Spontaneous bleeding into the joints is common in haemophilia. Recurrent intra-articular bleeding leads to joint destruction. In the past 4 years we have carried out sixteen total knee replacements for haemophilic arthropathy. In three patients there was persistent bleeding with haemarthrosis, manifest skin discolouration, severe pain, and swelling, which was caused by a periarticular aneurysm.


Using angiography as part of the preoperative preparation, we initiated a prospective study. Ten angiographic examinations (six preoperative, two postoperative, one both) were carried out in seven patients without major complications.


In seven of the ten angiographic examinations, three preoperative and four postoperative, we found aneurysms around the knee. Since the patients with a positive postoperative finding did not have preoperative studies, we do not know whether the aneurysms existed before surgery.

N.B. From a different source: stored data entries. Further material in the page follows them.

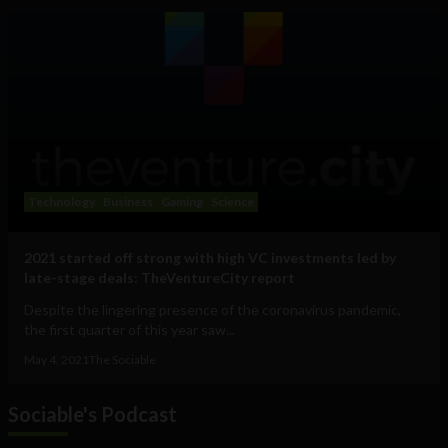
Technology
Business
Gaming
Science
2021 started off strong with high VC investments led by
late-stage deals: TheVentureCity report
Despite the lingering presence of the coronavirus pandemic,
the first quarter of this year saw...
May 4, 2021
The Sociable
Sociable's Podcast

Aneurysms can cause increased bleeding and other complications. The occurrence of spontaneous periarticular aneurysms in haemophilia has not been explored. In these cases, the resultant bleeding led to serious clinical symptoms that were not responsive to conservative measures. This new finding is relevant to those who surgically treat haemophilia patients. Angiography--and, when indicated, embolisation--before total knee replacement proved simple and effective as a diagnostic and therapeutic procedure.